Breakdown

She gasped. “We didn’t kill him; we didn’t know he was there!”

 

 

“Those are the kinds of questions the police will ask, and they won’t believe your answers. They’ll keep talking to you all night long, until you say something they want to hear. So get over that wall.”

 

She nodded bleakly and let me push her to the top. I waited a minute but didn’t hear any sounds of pursuit from the other side.

 

As I stood there, rain pouring under the hood of my jacket, I wondered about the girls. Tyler and her friends were twelve and thirteen, but it didn’t take much imagination to figure out how a girl that young could persuade a man to lie on his back, arms outstretched, waiting passively for a blow to the heart.

 

I didn’t really believe these girls had killed the man in the temple. It was far more likely that they hadn’t been aware of the violence taking place just steps from where they were dancing and preening. But why was Tyler unwilling to admit she’d seen someone earlier? She’d cried out that she’d seen a vampire—but perhaps, on reflection, she’d recognized the figure, and didn’t want to identify him. Or her.

 

I’d have to talk to all the girls in depth, which sounded exhausting. Or turn them over to the police, which seemed callous. In the meantime, I needed to talk to the police myself. There were risks inherent in presenting myself to them, but there were bigger risks in staying away. I turned around and started working my way west again.

 

 

 

 

 

2.

 

 

IN THE GARDEN OF BAD AND WORSE

 

 

 

 

 

IT WAS SEVERAL HOURS BEFORE I WAS ABLE TO JOIN THE GIRLS at the Dudek apartment. I hadn’t been foolish enough to think the cops would let me show them the crime scene and take off, but they put me through a longer process than I’d expected.

 

By the time I’d retraced a path through the undergrowth to the Leavitt Street side of the cemetery, rain had pounded through my jacket and I was soaked to the skin. My scarlet frock was cut from silk faille; I sincerely hoped it would survive tonight’s abuse.

 

I slithered through the hole in the fence I’d used to enter and walked down Leavitt to the cops. Four squad cars were parked there, their lights flashing so brightly that I could see the people in the apartments across the street peering at us through the cracks in their curtains. Most of the officers were already in the cemetery. I told the man left to watch the street that there was a dead body in one of the tombs.

 

“That doesn’t seem too shocking, miss,” he said and smirked. “It’s a graveyard.”

 

“Right.” I grinned sourly. “A murdered body. Can you call your team and tell them? If they come back for me, I can show them the location.”

 

He asked me—a thinly veiled order—to get into the back of his squad car and wait to talk to Sergeant Anstey. The sergeant arrived within a couple of minutes and moved me to his own car to hear my story.

 

“You want to phone your team, tell them to wait for me? It would make their lives easier if I went with them,” I said. “I know where the victim is.”

 

“They’re big boys and girls; they can find that tomb thing on their own. Tell me again what you were doing in an abandoned graveyard in a thunderstorm.”

 

I repeated my story. “I was on my way home when I thought I heard someone screaming inside the cemetery. I followed the sound, but then I tripped on a chunk of marble and landed in the mud.
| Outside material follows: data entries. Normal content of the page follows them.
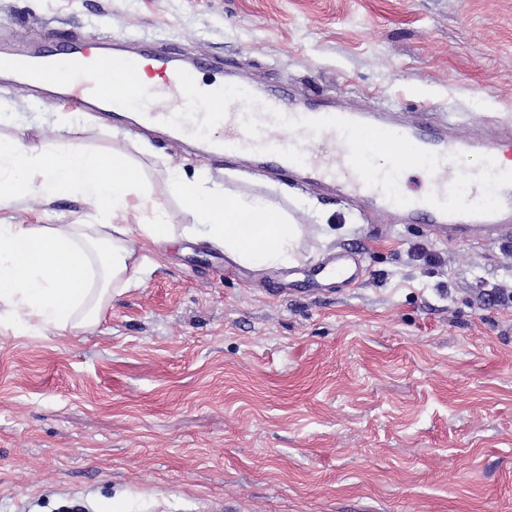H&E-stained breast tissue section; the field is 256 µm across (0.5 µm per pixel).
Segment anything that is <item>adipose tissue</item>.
Instances as JSON below:
<instances>
[{"label":"adipose tissue","instance_id":"adipose-tissue-1","mask_svg":"<svg viewBox=\"0 0 512 512\" xmlns=\"http://www.w3.org/2000/svg\"><path fill=\"white\" fill-rule=\"evenodd\" d=\"M174 187L195 218V234L234 261L272 267L293 260L302 228L266 200L237 202L181 175ZM72 194L101 213L149 212L153 219L136 226L0 224V324L58 336L93 328L113 292L143 283L139 244L177 238L123 154L76 152L62 142L0 140V204Z\"/></svg>","mask_w":512,"mask_h":512}]
</instances>
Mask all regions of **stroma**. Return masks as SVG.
Masks as SVG:
<instances>
[{
	"mask_svg": "<svg viewBox=\"0 0 512 512\" xmlns=\"http://www.w3.org/2000/svg\"><path fill=\"white\" fill-rule=\"evenodd\" d=\"M145 42L358 108L451 112L461 138L512 121V0H0V45ZM0 88V138L114 150L167 223L193 226L170 162L301 224L256 269L193 236L152 246L93 330L0 328V512H512V244L438 241L345 203L202 161L179 141ZM81 197L0 224H108ZM360 252L356 288L271 296Z\"/></svg>",
	"mask_w": 512,
	"mask_h": 512,
	"instance_id": "stroma-1",
	"label": "stroma"
}]
</instances>
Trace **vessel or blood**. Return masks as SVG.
Returning <instances> with one entry per match:
<instances>
[{"label":"vessel or blood","mask_w":512,"mask_h":512,"mask_svg":"<svg viewBox=\"0 0 512 512\" xmlns=\"http://www.w3.org/2000/svg\"><path fill=\"white\" fill-rule=\"evenodd\" d=\"M143 71L159 76L168 92L180 95L187 111H137ZM198 72V66H182L169 53L133 55L109 43H72L27 60L0 53V77H22L31 87L120 122L133 115L137 129L193 137L206 159L251 158L255 173L284 172L296 189L335 194L364 221L397 213L448 241L477 230L490 240L512 238V168L497 162L499 153L512 151V125L495 122L485 135L464 140L450 117L438 121L426 112L404 118L383 109L359 110L331 96L314 105L284 87L261 92L248 83L221 81L204 87ZM227 96L236 103L222 116L194 109L198 100ZM363 132L379 133L393 152L386 169H378L373 151L359 143ZM465 153L482 157L485 164L461 179L455 163ZM409 164L422 167L426 180L419 191L406 194L400 183ZM318 272L348 285L363 277L360 262L345 251L323 258Z\"/></svg>","instance_id":"b4317fda"}]
</instances>
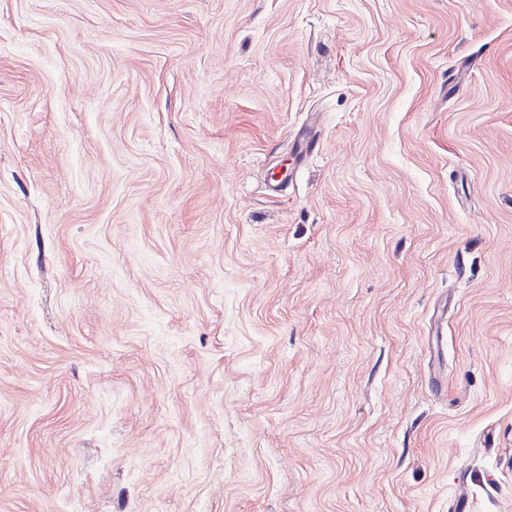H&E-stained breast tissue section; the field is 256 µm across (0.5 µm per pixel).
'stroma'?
I'll return each instance as SVG.
<instances>
[{
    "label": "stroma",
    "mask_w": 512,
    "mask_h": 512,
    "mask_svg": "<svg viewBox=\"0 0 512 512\" xmlns=\"http://www.w3.org/2000/svg\"><path fill=\"white\" fill-rule=\"evenodd\" d=\"M460 495L512 512V0H0V512Z\"/></svg>",
    "instance_id": "obj_1"
}]
</instances>
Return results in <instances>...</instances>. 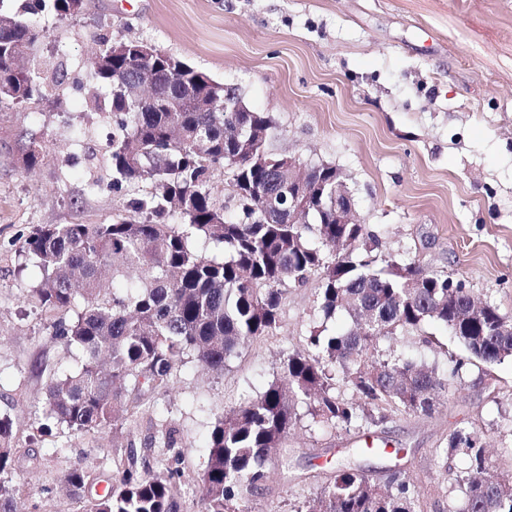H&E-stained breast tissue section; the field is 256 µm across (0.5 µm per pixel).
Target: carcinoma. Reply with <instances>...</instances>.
<instances>
[{"label": "carcinoma", "mask_w": 512, "mask_h": 512, "mask_svg": "<svg viewBox=\"0 0 512 512\" xmlns=\"http://www.w3.org/2000/svg\"><path fill=\"white\" fill-rule=\"evenodd\" d=\"M85 0H24L22 12L0 11V107L25 105L46 96V77L16 61L18 48L32 54L45 31L25 19L44 13L60 20L84 11ZM91 64L89 93L110 96L105 112L112 132L104 145L89 148L112 172V190L149 182L154 192L127 201L126 218L112 224H48L26 239V252L43 272L35 290L49 311L63 314L52 325L83 353L80 367L53 377L45 391V411L73 432L102 433L123 427L136 413L145 391L166 393L170 371L192 354L205 368L224 371L227 357L276 330L283 291L318 278L324 318L338 313L351 326L327 335L320 327L304 338L307 353L284 357L283 377L258 397L224 413L210 435L202 477V512H253L251 498L267 481L265 462L294 426L292 400L312 405V415L329 427L380 424L404 410L428 415L448 394V380L435 369L394 350L379 354L380 343L402 331L437 322L465 350L468 360H512L511 325L489 304L475 310L472 293L445 272L376 254L377 235L364 224H337L331 206L314 204L306 224L288 222V169L263 145L267 162H255L252 145L224 142V127L249 136L267 133L265 112H212L201 106L210 95H224V84L162 51L145 61L112 54L100 37ZM141 71L152 74L157 97L136 102L129 84ZM193 90L199 104L185 102ZM229 169L231 197L242 217H224V201L209 184L215 170ZM332 190L336 167L310 165L308 182ZM176 208L189 232L166 221ZM224 245V261L193 251L188 234ZM349 248L336 254V240ZM112 276L134 268L141 285L124 297H103L101 269ZM74 311V317L64 314ZM359 395L355 404L336 396L333 368ZM20 449L12 421L0 416V475L14 470ZM441 458L459 455L467 467L458 476L459 505L448 512H512V475L489 472L485 447L476 433L450 435ZM118 469L112 484L87 501L89 475L70 469L61 483L83 503V512H174L180 495L178 470L165 466ZM420 486L408 476L380 485L362 470L336 463L334 475L296 512H415ZM0 512H17L12 487L0 480Z\"/></svg>", "instance_id": "obj_1"}]
</instances>
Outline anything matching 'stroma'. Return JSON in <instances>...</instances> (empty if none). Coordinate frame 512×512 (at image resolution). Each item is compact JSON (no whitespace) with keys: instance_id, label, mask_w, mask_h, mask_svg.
I'll return each mask as SVG.
<instances>
[{"instance_id":"35a3bbf8","label":"stroma","mask_w":512,"mask_h":512,"mask_svg":"<svg viewBox=\"0 0 512 512\" xmlns=\"http://www.w3.org/2000/svg\"><path fill=\"white\" fill-rule=\"evenodd\" d=\"M40 24L37 60L66 59L62 85L40 103L0 110V415L24 451L11 474L22 512H79L63 474L81 464L108 480L131 456L177 464V512H200L218 419L280 380L284 355L305 350L313 327L348 324L341 314L324 319L314 284L287 283L273 335L241 348L220 374L185 357L171 392L146 395L117 435L74 433L46 416L49 377L74 370L82 353L52 336L58 315L32 296L41 272L25 242L46 224L112 223L147 190L112 192L111 174L93 169L81 140L105 129L82 92L99 35L154 46L237 87L272 116L273 149L343 173L383 254L447 272L512 316V0H88L83 14ZM32 145L41 158L30 168L23 156ZM381 348L448 376L447 397L431 415L402 412L364 431L318 427L295 402L256 512H296L328 480L330 460L381 484L408 475L422 490L420 512H448L464 464L440 468L435 450L459 427L480 435L494 473L512 475L511 360L455 369L463 352L433 322ZM170 428L184 437L173 450L161 444Z\"/></svg>"}]
</instances>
By the time I got back on my feet, the screams had stopped; I poked around and found the dead man, but whoever killed him managed to take off without my spotting him.”

 

Anstey snorted. “You really expect me to believe a woman goes alone into an abandoned cemetery in the middle of a thunderstorm? Why didn’t you call 911?”

 

“I know what kind of backlog this district has on Saturday nights—my dad used to work out of the Twelfth.”

 

“This is about a lover who dissed you, isn’t it. Or was it a drug deal gone bad?”

 

“Just a South Side street fighter who forgot for a minute that she was fifty, not fifteen.” I rubbed my arms, hoping to get some blood moving in them. “If I’d known you were going to give me a hard time, I would have made an anonymous call about the vic to 911, but I thought you would appreciate help in locating the body.”

 

Anstey phoned in to the station and got a report back on me. The CPD file said I was a private eye with a track record, both for results and for a chip on the shoulder. I couldn’t argue with either claim. The file apparently also included a note that a senior officer, namely Captain Bobby Mallory, was a personal friend. And that my dad really had been a cop.